[Records contained in a dataset]
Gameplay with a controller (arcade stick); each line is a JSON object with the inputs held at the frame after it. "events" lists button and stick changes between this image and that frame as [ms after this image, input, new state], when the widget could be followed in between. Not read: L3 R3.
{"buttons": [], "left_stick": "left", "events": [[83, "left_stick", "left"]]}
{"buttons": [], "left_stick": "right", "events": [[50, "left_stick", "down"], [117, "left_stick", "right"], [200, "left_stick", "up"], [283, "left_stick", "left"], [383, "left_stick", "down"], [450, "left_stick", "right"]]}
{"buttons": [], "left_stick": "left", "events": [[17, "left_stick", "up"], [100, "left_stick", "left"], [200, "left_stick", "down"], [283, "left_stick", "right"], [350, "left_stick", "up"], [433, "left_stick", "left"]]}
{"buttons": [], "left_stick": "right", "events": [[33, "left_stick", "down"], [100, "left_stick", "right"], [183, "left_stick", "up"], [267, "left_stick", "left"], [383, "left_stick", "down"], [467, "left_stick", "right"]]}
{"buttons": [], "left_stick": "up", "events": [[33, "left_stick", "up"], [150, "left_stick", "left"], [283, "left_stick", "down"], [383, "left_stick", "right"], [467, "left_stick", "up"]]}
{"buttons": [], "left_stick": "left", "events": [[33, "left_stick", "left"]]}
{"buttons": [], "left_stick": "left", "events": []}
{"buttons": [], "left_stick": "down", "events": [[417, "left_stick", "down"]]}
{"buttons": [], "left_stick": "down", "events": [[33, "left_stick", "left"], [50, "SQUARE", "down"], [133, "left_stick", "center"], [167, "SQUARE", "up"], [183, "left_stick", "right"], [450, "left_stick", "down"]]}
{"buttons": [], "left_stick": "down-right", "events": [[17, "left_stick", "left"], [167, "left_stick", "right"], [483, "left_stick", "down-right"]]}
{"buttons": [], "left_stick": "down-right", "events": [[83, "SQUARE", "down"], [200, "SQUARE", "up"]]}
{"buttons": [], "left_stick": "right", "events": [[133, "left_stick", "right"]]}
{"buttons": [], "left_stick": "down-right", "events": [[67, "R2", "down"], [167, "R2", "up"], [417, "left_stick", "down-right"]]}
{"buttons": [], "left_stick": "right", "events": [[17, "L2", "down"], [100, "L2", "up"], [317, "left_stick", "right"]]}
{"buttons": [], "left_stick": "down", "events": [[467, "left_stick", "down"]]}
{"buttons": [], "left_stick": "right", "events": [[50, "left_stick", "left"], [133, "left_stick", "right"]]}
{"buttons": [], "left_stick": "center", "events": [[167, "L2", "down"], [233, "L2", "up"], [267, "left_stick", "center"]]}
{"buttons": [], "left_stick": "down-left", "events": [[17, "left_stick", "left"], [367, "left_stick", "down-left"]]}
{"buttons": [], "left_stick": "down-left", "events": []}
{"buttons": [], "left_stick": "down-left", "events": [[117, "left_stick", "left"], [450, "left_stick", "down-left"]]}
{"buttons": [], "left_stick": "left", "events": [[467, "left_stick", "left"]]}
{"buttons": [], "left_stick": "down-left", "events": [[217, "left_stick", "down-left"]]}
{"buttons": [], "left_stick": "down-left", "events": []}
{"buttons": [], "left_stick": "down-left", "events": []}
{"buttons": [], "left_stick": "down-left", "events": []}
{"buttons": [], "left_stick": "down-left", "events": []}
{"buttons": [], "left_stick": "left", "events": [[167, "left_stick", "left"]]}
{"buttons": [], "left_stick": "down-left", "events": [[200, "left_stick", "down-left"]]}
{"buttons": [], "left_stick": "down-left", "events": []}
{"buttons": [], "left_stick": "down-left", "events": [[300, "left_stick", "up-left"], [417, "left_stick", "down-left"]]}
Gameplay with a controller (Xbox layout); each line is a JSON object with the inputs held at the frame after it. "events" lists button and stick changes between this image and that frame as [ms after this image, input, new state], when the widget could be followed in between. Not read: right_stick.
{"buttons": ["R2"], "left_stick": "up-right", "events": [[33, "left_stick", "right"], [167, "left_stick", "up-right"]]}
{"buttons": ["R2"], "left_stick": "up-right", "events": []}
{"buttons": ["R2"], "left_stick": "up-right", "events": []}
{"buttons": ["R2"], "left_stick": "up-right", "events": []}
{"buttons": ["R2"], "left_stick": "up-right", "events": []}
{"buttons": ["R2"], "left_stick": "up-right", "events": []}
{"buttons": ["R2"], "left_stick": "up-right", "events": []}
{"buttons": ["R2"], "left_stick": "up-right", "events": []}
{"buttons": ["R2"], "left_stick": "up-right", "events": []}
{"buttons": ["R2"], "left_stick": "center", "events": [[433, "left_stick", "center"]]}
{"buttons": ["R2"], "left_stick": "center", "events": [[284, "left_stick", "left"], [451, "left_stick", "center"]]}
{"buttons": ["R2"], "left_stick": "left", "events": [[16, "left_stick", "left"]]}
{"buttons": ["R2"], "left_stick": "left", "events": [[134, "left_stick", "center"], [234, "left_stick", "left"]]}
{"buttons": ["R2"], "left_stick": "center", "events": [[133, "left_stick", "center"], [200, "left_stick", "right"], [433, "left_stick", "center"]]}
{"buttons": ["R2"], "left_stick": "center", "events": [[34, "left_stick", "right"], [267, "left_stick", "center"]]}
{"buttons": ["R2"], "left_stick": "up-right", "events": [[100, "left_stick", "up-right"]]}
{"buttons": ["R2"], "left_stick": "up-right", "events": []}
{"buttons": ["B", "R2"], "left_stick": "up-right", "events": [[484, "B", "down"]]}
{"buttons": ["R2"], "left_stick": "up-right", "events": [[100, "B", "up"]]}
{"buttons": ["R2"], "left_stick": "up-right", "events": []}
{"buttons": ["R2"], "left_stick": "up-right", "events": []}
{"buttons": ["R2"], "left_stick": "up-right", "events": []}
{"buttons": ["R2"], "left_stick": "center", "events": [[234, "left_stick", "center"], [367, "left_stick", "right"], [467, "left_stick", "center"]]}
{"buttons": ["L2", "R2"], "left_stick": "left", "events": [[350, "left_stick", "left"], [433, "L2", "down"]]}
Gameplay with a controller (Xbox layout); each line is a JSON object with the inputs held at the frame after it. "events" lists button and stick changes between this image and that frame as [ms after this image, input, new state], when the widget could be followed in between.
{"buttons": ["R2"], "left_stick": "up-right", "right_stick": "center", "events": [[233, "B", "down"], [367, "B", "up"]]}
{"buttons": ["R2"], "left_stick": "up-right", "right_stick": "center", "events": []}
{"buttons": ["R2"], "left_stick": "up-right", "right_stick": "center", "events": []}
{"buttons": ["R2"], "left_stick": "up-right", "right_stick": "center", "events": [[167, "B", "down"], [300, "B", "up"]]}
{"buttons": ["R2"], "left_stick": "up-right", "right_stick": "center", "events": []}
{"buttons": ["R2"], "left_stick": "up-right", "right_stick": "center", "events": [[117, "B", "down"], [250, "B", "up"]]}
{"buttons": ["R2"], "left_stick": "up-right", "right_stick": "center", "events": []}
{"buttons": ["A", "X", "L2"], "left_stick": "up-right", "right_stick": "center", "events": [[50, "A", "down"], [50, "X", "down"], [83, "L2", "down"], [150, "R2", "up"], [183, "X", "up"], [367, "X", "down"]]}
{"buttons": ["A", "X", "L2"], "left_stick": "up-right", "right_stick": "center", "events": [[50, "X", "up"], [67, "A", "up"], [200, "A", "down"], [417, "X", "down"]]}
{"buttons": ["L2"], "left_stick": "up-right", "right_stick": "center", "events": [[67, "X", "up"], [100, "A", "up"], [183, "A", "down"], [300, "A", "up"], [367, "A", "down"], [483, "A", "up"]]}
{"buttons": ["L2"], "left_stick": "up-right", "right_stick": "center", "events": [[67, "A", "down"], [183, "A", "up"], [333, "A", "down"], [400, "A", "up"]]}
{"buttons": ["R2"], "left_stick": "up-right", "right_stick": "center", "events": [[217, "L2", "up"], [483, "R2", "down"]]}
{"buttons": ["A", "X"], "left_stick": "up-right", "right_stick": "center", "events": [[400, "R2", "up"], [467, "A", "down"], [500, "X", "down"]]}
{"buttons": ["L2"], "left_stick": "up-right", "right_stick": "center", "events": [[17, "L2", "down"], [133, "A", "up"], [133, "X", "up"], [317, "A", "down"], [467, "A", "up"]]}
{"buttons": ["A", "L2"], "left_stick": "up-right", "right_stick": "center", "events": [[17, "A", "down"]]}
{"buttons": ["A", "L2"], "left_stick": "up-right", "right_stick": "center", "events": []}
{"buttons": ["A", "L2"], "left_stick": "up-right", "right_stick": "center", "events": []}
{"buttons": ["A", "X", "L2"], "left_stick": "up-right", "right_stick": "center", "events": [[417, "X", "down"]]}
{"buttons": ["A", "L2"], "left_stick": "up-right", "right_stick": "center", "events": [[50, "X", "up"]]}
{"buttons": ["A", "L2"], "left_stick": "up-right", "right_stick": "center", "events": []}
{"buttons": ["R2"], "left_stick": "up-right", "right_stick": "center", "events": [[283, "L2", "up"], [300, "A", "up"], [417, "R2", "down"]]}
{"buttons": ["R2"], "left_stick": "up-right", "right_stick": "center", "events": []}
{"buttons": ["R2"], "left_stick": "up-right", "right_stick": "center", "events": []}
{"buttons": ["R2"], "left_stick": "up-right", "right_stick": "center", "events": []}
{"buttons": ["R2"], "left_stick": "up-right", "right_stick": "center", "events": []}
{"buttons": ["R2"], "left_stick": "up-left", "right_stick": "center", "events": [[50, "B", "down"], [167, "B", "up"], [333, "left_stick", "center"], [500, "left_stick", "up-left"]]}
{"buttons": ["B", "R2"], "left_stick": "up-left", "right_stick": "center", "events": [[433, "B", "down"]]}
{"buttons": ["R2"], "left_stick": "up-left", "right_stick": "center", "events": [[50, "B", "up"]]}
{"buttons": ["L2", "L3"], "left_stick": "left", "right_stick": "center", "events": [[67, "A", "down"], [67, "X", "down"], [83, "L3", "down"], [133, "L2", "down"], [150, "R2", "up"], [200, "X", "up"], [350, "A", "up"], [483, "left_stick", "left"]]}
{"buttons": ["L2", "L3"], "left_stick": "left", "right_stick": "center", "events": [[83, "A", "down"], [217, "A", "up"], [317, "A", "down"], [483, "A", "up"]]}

**THE TASK**
Determine how many lines above hold the word "controller", then give only that number.

**EXERCISE OUTPUT**
3